EXTRACTED TEXT |
The Monotonicity Prop. of the Leb. Int. of Bound. Leb. Meas. Functs.

# The Monotonicity Property of the Lebesgue Integral of Bounded Lebesgue Measurable Functions

Recall from The Linearity Property of the Lebesgue Integral of Bounded, Lebesgue Measurable Functions page that if $f$ and $g$ are bounded Lebesgue measurable functions defined on a Lebesgue measurable set $E$ with $m(E) < \infty$ then for all $\alpha, \beta \in \mathbb{R}$ we have that:

(1)\begin{align} \quad \int_E (\alpha f + \beta g) = \alpha \int_E f + \beta \int_E g \end{align}

We now show that the Lebesgue integral for bounded Lebesgue measurable functions defined on Lebesgue measurable sets $E$ with $m(E) < \infty$ have the monotonicity property.

COLLECTED DATA |
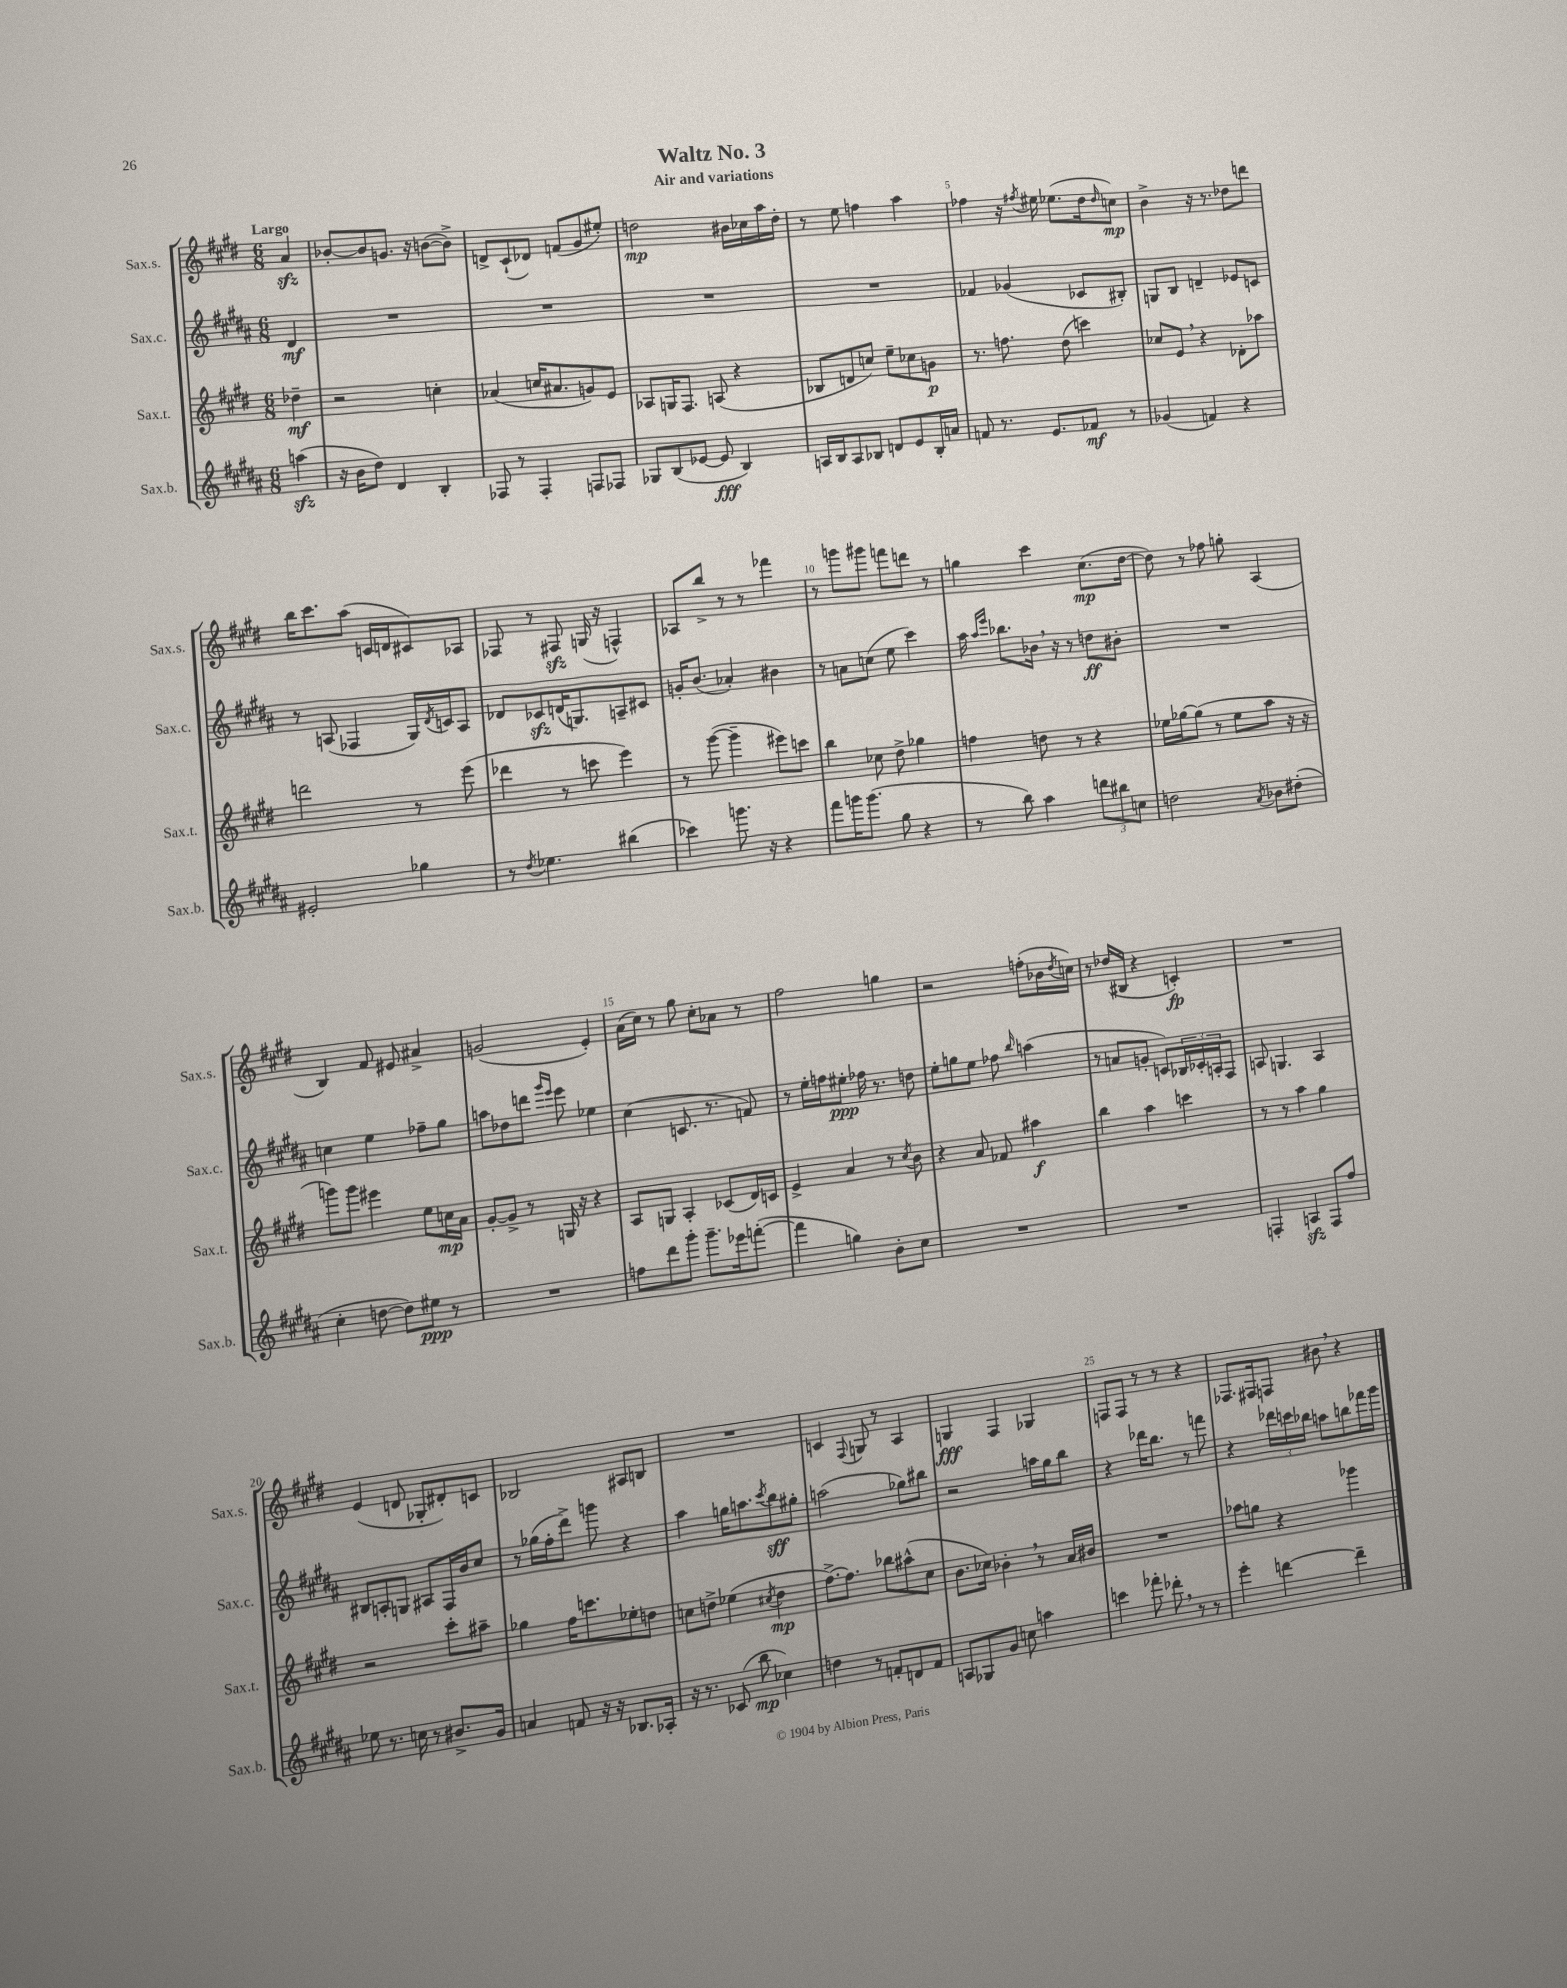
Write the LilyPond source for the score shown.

TO-DO LIST |
[1] Answer these questions from the text on monotonicity of the Lebesgue integral:
(a) From which page is the linearity result recalled?
(b) What condition is placed on the measure of the set $E$?
(c) Which property does the text announce it will now show?
[2] According to the text on monotonicity of the Lebesgue integral, what makes equation (1) hold for the functions $f$ and $g$ and all $\alpha, \beta \in \mathbb{R}$?
The material has no role in this exercise.

RESULTS BY TASK |
[1]
(a) The Linearity Property of the Lebesgue Integral of Bounded, Lebesgue Measurable Functions page.
(b) $m(E) < \infty$.
(c) The monotonicity property.

[2] Equation (1) holds because $f$ and $g$ are bounded Lebesgue measurable functions defined on a Lebesgue measurable set $E$ with $m(E) < \infty$. Under those conditions, the linearity property gives $\int_E (\alpha f + \beta g) = \alpha \int_E f + \beta \int_E g$ for every real $\alpha$ and $\beta$.